2. They massively invest. This means massively increasing the cost structure of the acquired company, they do this whilst setting much higher targets to justify the investment. But there's two problems: The new employees take a long time to bring up to speed, and because Intel is constantly re-prioritizing you have existing engineers in Intel who are trying to move across into any role available. Suddenly you have a team of engineers in Folsom who basically have no work to do and so they're dumped into the new growth area (because as we all know, engineers are fungible commodities). The acquired company needs to figure how the hell these engineers are going to contribute.

3. They massively increase expectations. That investment has to pay off, so they set way higher new goals - and not "In 5 years time you need X revenue" more "This year you need 30% revenue increase". This immediately puts the new business in panic mode - EOLing products and doing sales tricks to invent revenue to hit the target. Year 2, all the sales guys know they pumped year 1's numbers to hit their targets so the good sales guys jump ship -either into different parts of Intel or entirely out of the company.

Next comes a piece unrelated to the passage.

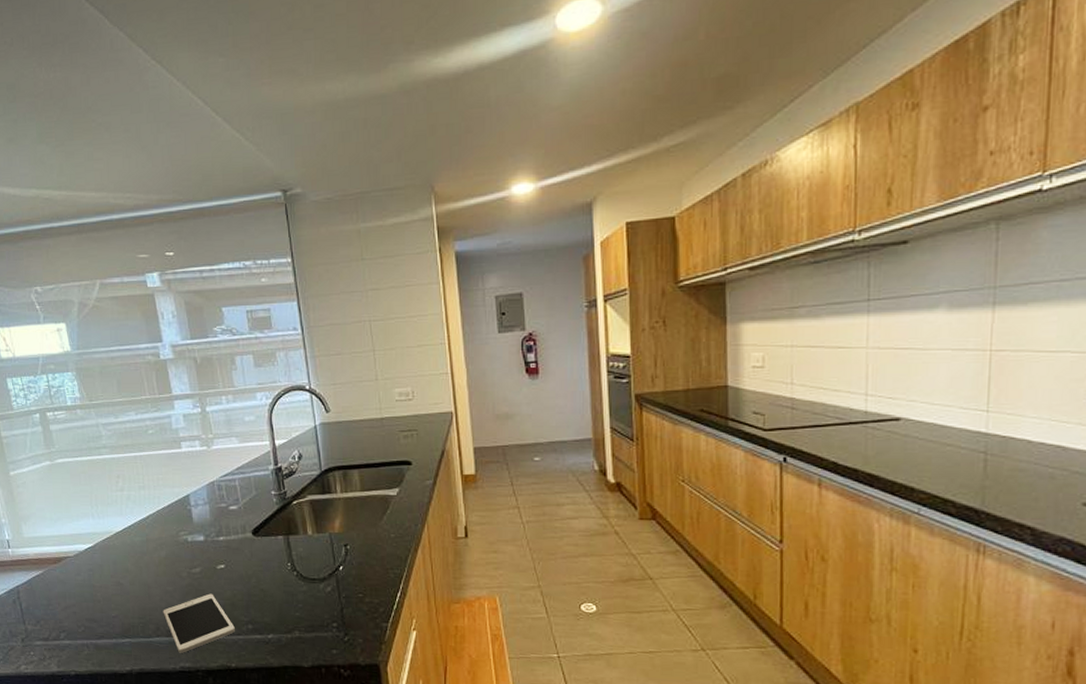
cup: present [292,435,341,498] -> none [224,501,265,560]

4. They find SYNERGY. What that means is every other branch of Intel will turn up and start either insisting you use their technology (guess what: You're using the Intel Fab now despite the fact we can't deliver on 10nm). Because Intel is so much larger than the companies they acquire your little business group suddenly has thousands of people coming to you saying "How about you work on this" or "Our client needs this let's bundle these products". That creates massive attrition on your core business.

5. They scale up: Intel is such a big company they literally can't chase small revenue - it would eat them up in COGS to sell $1m at a time. So very quickly the acquired business starts to lose its small customers that make up the revenue that made the business attractive in the first place.

So in the end: You've alienated all your customers, you've thrown your engineering organisation into dis-array, you've set ridiculous targets, and you're now owned by a company that's perfectly willing 5-10 years down the road to pull the plug on the entire sector you're working in. Hey presto: They 10 year cycle from Acquisition to Spin-off. Say hello to the boys at McAfee!


The "synergy" stuff is so true! I talked with a colleague who interned at Intel doing HDL development for networking. Guess what - when Intel acquired Altera they asked each division to evaluate using FPGAs in their products.


Qualcomm was convicted of monopoly abuse against compotitors which is probably not helping.


also, are they even really "modems"? I know that "cable modems" are really routers… surely cellular modems aren't all bzzzt-brrzzt-bing-bong-bing-bong like my 90's Hayes 1200baud.


Yes they are. Modem is an abbreviation for MOdulator-DEModulator which is what they do, they modulate and demodulate radio signals to digital and vice versa.